Ook kampen hulpverleners in het rampgebied met een gebrek aan bulldozers en kraanwagens. Die zijn nodig om landingsbanen en wegen die door het water zijn verwoest te repareren. Een VN-woordvoerster drukte gisteren de internationale gemeenschap op het hart alleen goederen te doneren die echt nodig zijn. Kleding en rijpe bananen, die ook al zijn aangeboden, vallen daar niet onder, aldus de VN-medewerkster.
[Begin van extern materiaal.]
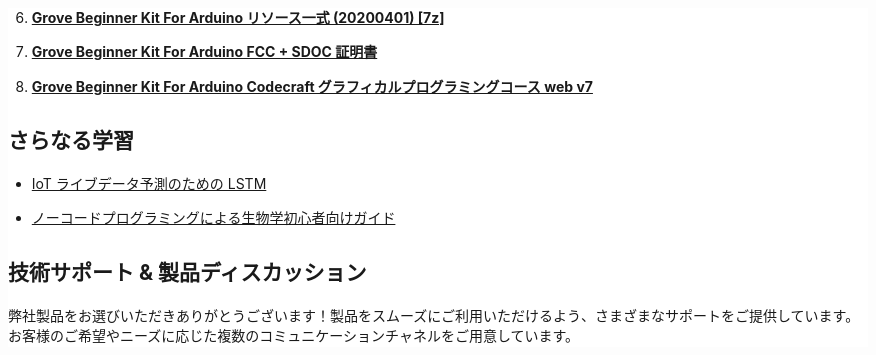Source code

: 6. [**Grove Beginner Kit For Arduino リソース一式 (20200401) [7z]**](https://files.seeedstudio.com/wiki/Grove-Beginner-Kit-For-Arduino/res/Grove-Beginner-Kit-For-Arduino-Resources-in-one(20200401).7z)

7. [**Grove Beginner Kit For Arduino FCC + SDOC 証明書**](https://files.seeedstudio.com/wiki/Grove-Beginner-Kit-For-Arduino/res/FCC-SDOC-Certificates.zip)

8. [**Grove Beginner Kit For Arduino Codecraft グラフィカルプログラミングコース web v7**](https://files.seeedstudio.com/wiki/Grove-Beginner-Kit-For-Arduino/res/Grove-Beginner-Kit-For-Arduino-Codecraft-Graphical-Programming-Course-web-v7.pdf)

## さらなる学習

- [IoT ライブデータ予測のための LSTM](https://github.com/256ericpan/LSTM_IoT)

- [ノーコードプログラミングによる生物学初心者向けガイド](https://www.biomaker.org/nocode-programming-for-biology-handbook)

## 技術サポート & 製品ディスカッション

弊社製品をお選びいただきありがとうございます！製品をスムーズにご利用いただけるよう、さまざまなサポートをご提供しています。お客様のご希望やニーズに応じた複数のコミュニケーションチャネルをご用意しています。

<div class="button_tech_support_container">
<a href="https://forum.seeedstudio.com/" class="button_forum"></a> 
<a href="https://www.seeedstudio.com/contacts" class="button_email"></a>
</div>

<div class="button_tech_support_container">
<a href="https://discord.gg/eWkprNDMU7" class="button_discord"></a> 
<a href="https://github.com/Seeed-Studio/wiki-documents/discussions/69" class="button_discussion"></a>
</div>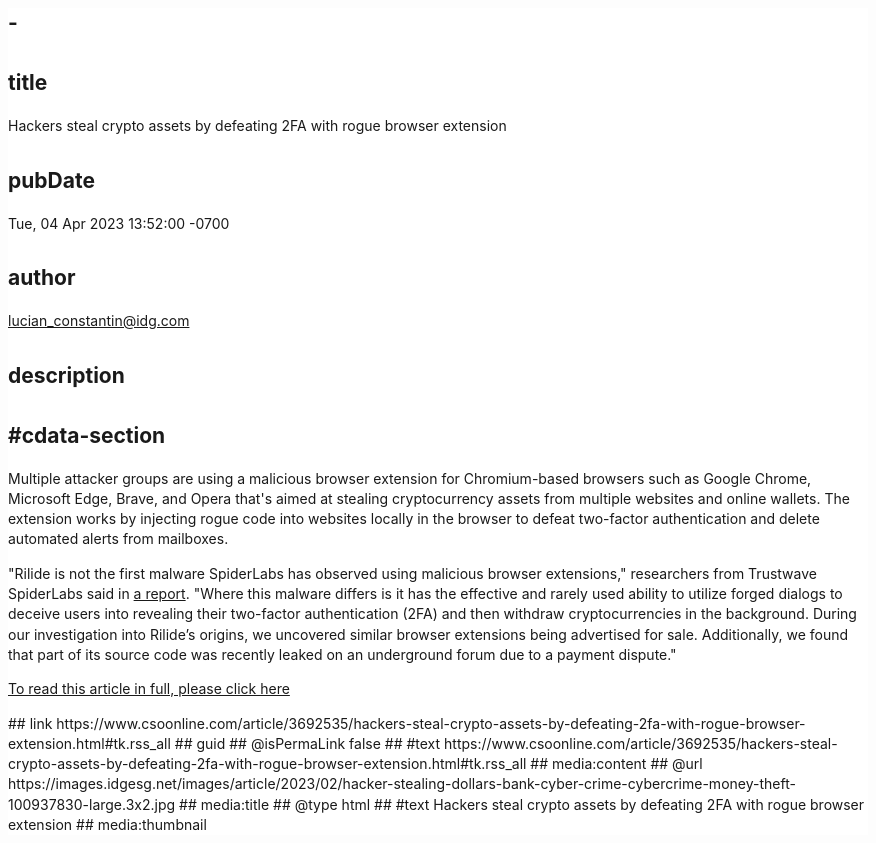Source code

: ## -
## title
Hackers steal crypto assets by defeating 2FA with rogue browser extension
## pubDate
Tue, 04 Apr 2023 13:52:00 -0700
## author
lucian_constantin@idg.com
## description
## #cdata-section
<article>
	<section class="page">
<p>Multiple attacker groups are using a malicious browser extension for Chromium-based browsers such as Google Chrome, Microsoft Edge, Brave, and Opera that's aimed at stealing cryptocurrency assets from multiple websites and online wallets. The extension works by injecting rogue code into websites locally in the browser to defeat two-factor authentication and delete automated alerts from mailboxes.</p><p>"Rilide is not the first malware SpiderLabs has observed using malicious browser extensions," researchers from Trustwave SpiderLabs said in <a href="https://www.trustwave.com/en-us/resources/blogs/spiderlabs-blog/rilide-a-new-malicious-browser-extension-for-stealing-cryptocurrencies/" rel="nofollow noopener" target="_blank">a report</a>. "Where this malware differs is it has the effective and rarely used ability to utilize forged dialogs to deceive users into revealing their two-factor authentication (2FA) and then withdraw cryptocurrencies in the background. During our investigation into Rilide’s origins, we uncovered similar browser extensions being advertised for sale. Additionally, we found that part of its source code was recently leaked on an underground forum due to a payment dispute."</p><p class="jumpTag"><a href="/article/3692535/hackers-steal-crypto-assets-by-defeating-2fa-with-rogue-browser-extension.html#jump">To read this article in full, please click here</a></p></section></article>
## link
https://www.csoonline.com/article/3692535/hackers-steal-crypto-assets-by-defeating-2fa-with-rogue-browser-extension.html#tk.rss_all
## guid
## @isPermaLink
false
## #text
https://www.csoonline.com/article/3692535/hackers-steal-crypto-assets-by-defeating-2fa-with-rogue-browser-extension.html#tk.rss_all
## media:content
## @url
https://images.idgesg.net/images/article/2023/02/hacker-stealing-dollars-bank-cyber-crime-cybercrime-money-theft-100937830-large.3x2.jpg
## media:title
## @type
html
## #text
Hackers steal crypto assets by defeating 2FA with rogue browser extension
## media:thumbnail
Europese regeringen hebben inmiddels een bedrag van in totaal 436 miljoen euro toegezegd voor noodhulp aan de getroffen landen. Het bedrag bestaat uit donaties, ladingen medicijnen, waterpompen en andere hulpgoederen. Japan heeft tot dusver 375 miljoen euro toegezegd, de Verenigde Staten 263 miljoen. Morgen komt de internationale gemeenschap bijeen in Jakarta om op een donorconferentie te overleggen hoe het binnenstromende geld het best kan worden besteed. Ook particuliere inzamelingsacties blijven recordbedragen opleveren.
Volgens schattingen van de Verenigde Naties zijn door het catastrofale natuurgeweld zeker 5 miljoen mensen dakloos geworden. Ongeveer 1,8 miljoen mensen zijn afhankelijk geworden van voedselhulp. Om hen van eten te voorzien tot zij weer enigszins op eigen benen kunnen staan, zijn ten minste 125.000 ton rijst, 7500 ton peulvruchten, 6500 ton plantaardige olie en 2700 ton suiker nodig. Dat meldde het Wereldvoedselprogramma (WFP) van de VN gisteren.